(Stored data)
Segment Open

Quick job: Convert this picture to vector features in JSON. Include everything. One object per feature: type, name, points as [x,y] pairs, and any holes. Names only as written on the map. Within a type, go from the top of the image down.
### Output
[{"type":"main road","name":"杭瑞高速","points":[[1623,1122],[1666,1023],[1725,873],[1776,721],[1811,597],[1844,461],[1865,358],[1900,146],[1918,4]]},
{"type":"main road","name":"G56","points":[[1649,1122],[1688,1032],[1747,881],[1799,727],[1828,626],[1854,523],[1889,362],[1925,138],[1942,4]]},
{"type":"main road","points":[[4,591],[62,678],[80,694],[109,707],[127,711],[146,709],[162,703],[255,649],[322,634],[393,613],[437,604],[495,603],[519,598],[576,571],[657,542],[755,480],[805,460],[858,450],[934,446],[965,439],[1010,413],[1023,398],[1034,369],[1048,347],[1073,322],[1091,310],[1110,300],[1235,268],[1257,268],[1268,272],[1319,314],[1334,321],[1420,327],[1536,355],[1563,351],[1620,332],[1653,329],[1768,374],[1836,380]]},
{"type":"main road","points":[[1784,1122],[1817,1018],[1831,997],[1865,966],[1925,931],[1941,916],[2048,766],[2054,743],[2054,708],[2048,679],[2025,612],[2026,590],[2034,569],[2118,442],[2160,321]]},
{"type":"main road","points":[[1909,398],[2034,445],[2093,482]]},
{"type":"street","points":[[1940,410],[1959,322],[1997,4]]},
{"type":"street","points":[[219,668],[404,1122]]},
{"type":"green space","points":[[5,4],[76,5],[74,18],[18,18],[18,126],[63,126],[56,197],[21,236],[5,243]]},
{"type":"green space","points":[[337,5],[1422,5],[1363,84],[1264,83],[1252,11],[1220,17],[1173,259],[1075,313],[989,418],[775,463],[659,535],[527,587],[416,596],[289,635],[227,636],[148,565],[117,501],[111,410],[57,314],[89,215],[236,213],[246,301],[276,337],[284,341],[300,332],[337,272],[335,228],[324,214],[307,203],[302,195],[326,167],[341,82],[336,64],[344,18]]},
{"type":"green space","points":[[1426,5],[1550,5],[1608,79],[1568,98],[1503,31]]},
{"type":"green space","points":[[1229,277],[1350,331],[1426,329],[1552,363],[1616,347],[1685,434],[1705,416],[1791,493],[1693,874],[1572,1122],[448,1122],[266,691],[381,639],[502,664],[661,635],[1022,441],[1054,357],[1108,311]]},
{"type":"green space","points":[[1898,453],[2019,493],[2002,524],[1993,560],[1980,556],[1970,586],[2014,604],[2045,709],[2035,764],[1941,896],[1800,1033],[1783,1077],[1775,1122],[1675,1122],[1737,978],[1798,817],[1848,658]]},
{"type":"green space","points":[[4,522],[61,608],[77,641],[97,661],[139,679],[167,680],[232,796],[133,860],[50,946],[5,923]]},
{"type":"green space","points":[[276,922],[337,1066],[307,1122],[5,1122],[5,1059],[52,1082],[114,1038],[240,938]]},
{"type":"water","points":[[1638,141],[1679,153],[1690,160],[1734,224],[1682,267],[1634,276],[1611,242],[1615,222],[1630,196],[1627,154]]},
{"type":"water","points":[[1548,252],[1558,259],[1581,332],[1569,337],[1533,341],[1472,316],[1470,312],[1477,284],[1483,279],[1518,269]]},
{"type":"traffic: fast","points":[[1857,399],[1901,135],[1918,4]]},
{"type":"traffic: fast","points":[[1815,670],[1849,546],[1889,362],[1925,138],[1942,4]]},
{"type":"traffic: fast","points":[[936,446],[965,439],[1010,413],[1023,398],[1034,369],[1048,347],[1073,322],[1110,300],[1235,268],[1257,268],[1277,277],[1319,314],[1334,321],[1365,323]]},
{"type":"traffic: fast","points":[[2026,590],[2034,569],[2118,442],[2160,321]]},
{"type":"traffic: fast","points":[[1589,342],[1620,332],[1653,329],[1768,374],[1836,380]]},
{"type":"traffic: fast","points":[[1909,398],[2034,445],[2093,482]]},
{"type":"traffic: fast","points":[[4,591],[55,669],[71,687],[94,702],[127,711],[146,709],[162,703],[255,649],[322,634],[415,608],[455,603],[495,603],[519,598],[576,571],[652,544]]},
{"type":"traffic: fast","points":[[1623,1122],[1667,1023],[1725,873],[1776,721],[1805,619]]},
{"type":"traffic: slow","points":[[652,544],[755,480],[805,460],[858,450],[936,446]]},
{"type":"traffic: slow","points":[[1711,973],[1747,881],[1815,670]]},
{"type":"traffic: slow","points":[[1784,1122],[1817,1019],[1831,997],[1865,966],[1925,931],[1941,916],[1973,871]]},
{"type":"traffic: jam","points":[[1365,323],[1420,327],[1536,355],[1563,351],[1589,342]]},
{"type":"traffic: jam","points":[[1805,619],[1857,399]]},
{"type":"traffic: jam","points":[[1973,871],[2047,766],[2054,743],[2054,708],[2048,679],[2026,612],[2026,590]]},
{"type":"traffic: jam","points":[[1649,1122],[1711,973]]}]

Segment Closed

**Aim of the task**
Go over the data and return every line that includes the word "street".

**Output**
{"type":"street","points":[[1940,410],[1959,322],[1997,4]]},
{"type":"street","points":[[219,668],[404,1122]]},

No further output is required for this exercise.